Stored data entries
┌──

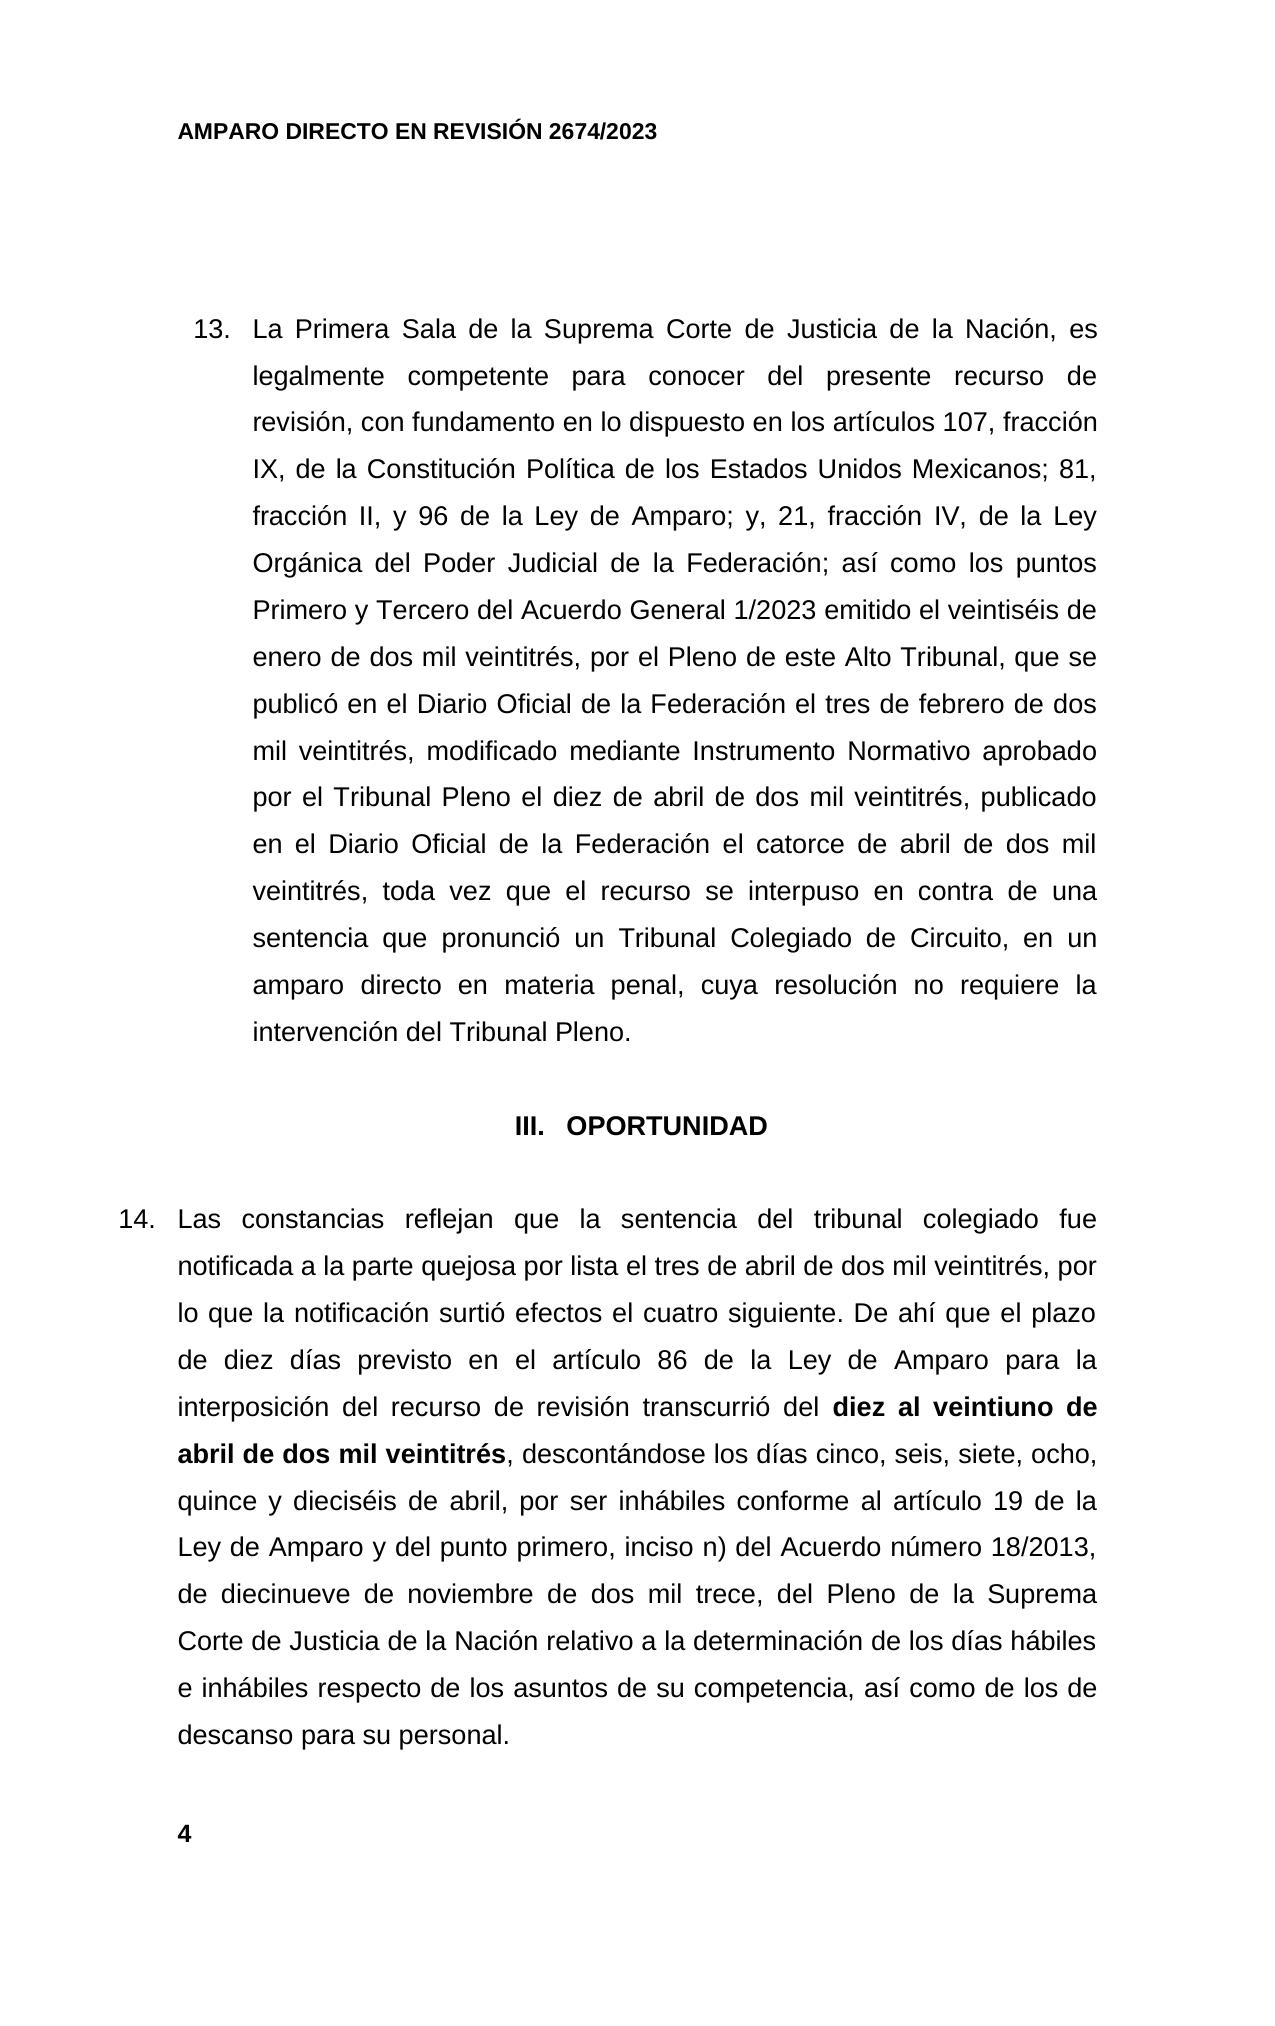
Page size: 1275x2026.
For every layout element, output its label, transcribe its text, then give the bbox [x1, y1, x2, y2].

list La Primera Sala de la Suprema Corte de Justicia de la Nación, es legalmente competente para conocer del presente recurso de revisión, con fundamento en lo dispuesto en los artículos 107, fracción IX, de la Constitución Política de los Estados Unidos Mexicanos; 81, fracción II, y 96 de la Ley de Amparo; y, 21, fracción IV, de la Ley Orgánica del Poder Judicial de la Federación; así como los puntos Primero y Tercero del Acuerdo General 1/2023 emitido el veintiséis de enero de dos mil veintitrés, por el Pleno de este Alto Tribunal, que se publicó en el Diario Oficial de la Federación el tres de febrero de dos mil veintitrés, modificado mediante Instrumento Normativo aprobado por el Tribunal Pleno el diez de abril de dos mil veintitrés, publicado en el Diario Oficial de la Federación el catorce de abril de dos mil veintitrés, toda vez que el recurso se interpuso en contra de una sentencia que pronunció un Tribunal Colegiado de Circuito, en un amparo directo en materia penal, cuya resolución no requiere la intervención del Tribunal Pleno. [193, 313, 1098, 1047]
list OPORTUNIDAD [215, 1109, 1098, 1141]
list Las constancias reflejan que la sentencia del tribunal colegiado fue notificada a la parte quejosa por lista el tres de abril de dos mil veintitrés, por lo que la notificación surtió efectos el cuatro siguiente. De ahí que el plazo de diez días previsto en el artículo 86 de la Ley de Amparo para la interposición del recurso de revisión transcurrió del diez al veintiuno de abril de dos mil veintitrés, descontándose los días cinco, seis, siete, ocho, quince y dieciséis de abril, por ser inhábiles conforme al artículo 19 de la Ley de Amparo y del punto primero, inciso n) del Acuerdo número 18/2013, de diecinueve de noviembre de dos mil trece, del Pleno de la Suprema Corte de Justicia de la Nación relativo a la determinación de los días hábiles e inhábiles respecto de los asuntos de su competencia, así como de los de descanso para su personal. [118, 1203, 1098, 1750]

└──

Try it: Exclude every picture, then reproduce the remaining data character for character.

Written solution:
Page size: 1275x2026.
For every layout element, output its label, transcribe its text, then give the bbox [x1, y1, x2, y2].

list La Primera Sala de la Suprema Corte de Justicia de la Nación, es legalmente competente para conocer del presente recurso de revisión, con fundamento en lo dispuesto en los artículos 107, fracción IX, de la Constitución Política de los Estados Unidos Mexicanos; 81, fracción II, y 96 de la Ley de Amparo; y, 21, fracción IV, de la Ley Orgánica del Poder Judicial de la Federación; así como los puntos Primero y Tercero del Acuerdo General 1/2023 emitido el veintiséis de enero de dos mil veintitrés, por el Pleno de este Alto Tribunal, que se publicó en el Diario Oficial de la Federación el tres de febrero de dos mil veintitrés, modificado mediante Instrumento Normativo aprobado por el Tribunal Pleno el diez de abril de dos mil veintitrés, publicado en el Diario Oficial de la Federación el catorce de abril de dos mil veintitrés, toda vez que el recurso se interpuso en contra de una sentencia que pronunció un Tribunal Colegiado de Circuito, en un amparo directo en materia penal, cuya resolución no requiere la intervención del Tribunal Pleno. [193, 313, 1098, 1047]
list OPORTUNIDAD [215, 1109, 1098, 1141]
list Las constancias reflejan que la sentencia del tribunal colegiado fue notificada a la parte quejosa por lista el tres de abril de dos mil veintitrés, por lo que la notificación surtió efectos el cuatro siguiente. De ahí que el plazo de diez días previsto en el artículo 86 de la Ley de Amparo para la interposición del recurso de revisión transcurrió del diez al veintiuno de abril de dos mil veintitrés, descontándose los días cinco, seis, siete, ocho, quince y dieciséis de abril, por ser inhábiles conforme al artículo 19 de la Ley de Amparo y del punto primero, inciso n) del Acuerdo número 18/2013, de diecinueve de noviembre de dos mil trece, del Pleno de la Suprema Corte de Justicia de la Nación relativo a la determinación de los días hábiles e inhábiles respecto de los asuntos de su competencia, así como de los de descanso para su personal. [118, 1203, 1098, 1750]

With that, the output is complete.